**TEXT PASSAGE:**
--

ANSWERED PRAYERS
WW II widow finally lays husband to rest
For more than seven decades, Fern Bridges prayed the first love of her life would come home to American soil before she passed.
Fern and Allen Chandler met in Fletcher and were married in 1942. She was 17. he was 20. If it wasn’t love at first sight, it was pretty close.
“He was a Sunday school teacher and a deacon when he was a senior in high school,” Fern Bridges recalled. “I just liked that about him.”
What followed was one life ended and others interrupted by war and its destruction.
Allen, who served aboard a B-17 Flying Fortress in Europe, never came home.
He was declared dead in 1946, his remains never recovered.
Then, in October 2017, Bridges received word from the Defense POW/ MIA Accounting Agency that Chandler’s dog tags had been found near Barby, Germany, along with bone fragments that couldn’t be positively identified. But the dog tags were enough.
“After so long I had
wondered if anything would ever be found,” Bridges said.
Late last month, Chandler’s remains and those of four other crewmen from his plane were interred at Arlington National Cemetery in a ceremony Bridges attended along with their son, Wiley Chandler, and her daughters, Kathy Martin, Christy Flick and Paula Ingram.
“It was very touching,” Bridges said. “Your whole body seems to react to it. The burial of a loved one. And to think, he had gone that long before anything was found.”
Wartime
Wiley was just an infant when Allen Chandler left Fern and the boy for war in 1943. The couple’s parting proved so difficult, Chandler asked Fern not to accompany him to the bus station. They paused on the stoop of a library to say their goodbyes.

--

**DATA UNDER STUDY:**
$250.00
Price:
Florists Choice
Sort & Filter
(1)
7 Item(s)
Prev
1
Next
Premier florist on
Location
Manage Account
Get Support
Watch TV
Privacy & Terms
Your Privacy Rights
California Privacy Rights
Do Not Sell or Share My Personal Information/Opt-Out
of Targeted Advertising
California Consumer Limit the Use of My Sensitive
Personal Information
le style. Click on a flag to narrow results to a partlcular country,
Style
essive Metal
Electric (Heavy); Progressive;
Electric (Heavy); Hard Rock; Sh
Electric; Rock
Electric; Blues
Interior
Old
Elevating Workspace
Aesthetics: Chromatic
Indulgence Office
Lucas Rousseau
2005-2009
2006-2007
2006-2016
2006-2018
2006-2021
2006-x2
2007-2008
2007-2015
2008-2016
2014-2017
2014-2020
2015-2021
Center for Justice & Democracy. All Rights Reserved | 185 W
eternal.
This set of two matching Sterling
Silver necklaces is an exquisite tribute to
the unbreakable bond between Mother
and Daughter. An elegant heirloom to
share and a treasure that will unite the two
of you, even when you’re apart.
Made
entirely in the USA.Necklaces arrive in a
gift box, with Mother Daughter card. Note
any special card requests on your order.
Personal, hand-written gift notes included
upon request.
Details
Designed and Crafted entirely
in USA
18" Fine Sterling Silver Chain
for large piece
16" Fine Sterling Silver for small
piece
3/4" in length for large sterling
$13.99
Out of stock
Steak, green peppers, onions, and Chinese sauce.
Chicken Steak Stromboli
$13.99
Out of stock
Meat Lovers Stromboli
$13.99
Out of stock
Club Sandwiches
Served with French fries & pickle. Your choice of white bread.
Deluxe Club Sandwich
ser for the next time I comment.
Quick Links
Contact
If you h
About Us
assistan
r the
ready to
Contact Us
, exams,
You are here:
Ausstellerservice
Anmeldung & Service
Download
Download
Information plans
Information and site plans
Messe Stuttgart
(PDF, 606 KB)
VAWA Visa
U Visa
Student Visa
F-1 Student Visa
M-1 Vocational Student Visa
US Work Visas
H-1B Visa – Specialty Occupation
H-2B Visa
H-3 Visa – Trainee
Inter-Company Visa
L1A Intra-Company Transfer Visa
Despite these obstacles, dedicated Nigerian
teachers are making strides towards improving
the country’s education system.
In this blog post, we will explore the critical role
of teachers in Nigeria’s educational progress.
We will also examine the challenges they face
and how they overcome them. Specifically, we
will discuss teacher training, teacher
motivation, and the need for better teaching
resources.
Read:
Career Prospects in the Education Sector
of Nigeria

--

**EXERCISE 1:**
Using the news story, decide whether each statement agrees with it. Answer yes or no for each, and quote the words that decide it.
(a) Fern was 17 when she married Allen Chandler.
(b) Chandler's dog tags were found near Berlin.
(c) Fern went with Chandler to the bus station when he left for war.
**EXERCISE 2:**
Answer these questions from the news story, one line each.
(a) What aircraft did Allen Chandler serve aboard in Europe?
(b) In what year was he declared dead?
(c) Where were his remains interred?
**EXERCISE 3:** Reproduce the news story word for word, everything from "Fern and Allen" down to "never came home.".

**TASK SOLUTION 1:**
(a) Yes: "She was 17."
(b) No: "Chandler’s dog tags had been found near Barby, Germany"
(c) No: "Chandler asked Fern not to accompany him to the bus station."

**TASK SOLUTION 2:**
(a) A B-17 Flying Fortress
(b) 1946
(c) Arlington National Cemetery

**TASK SOLUTION 3:**
Fern and Allen Chandler met in Fletcher and were married in 1942. She was 17. he was 20. If it wasn’t love at first sight, it was pretty close.
“He was a Sunday school teacher and a deacon when he was a senior in high school,” Fern Bridges recalled. “I just liked that about him.”
What followed was one life ended and others interrupted by war and its destruction.
Allen, who served aboard a B-17 Flying Fortress in Europe, never came home.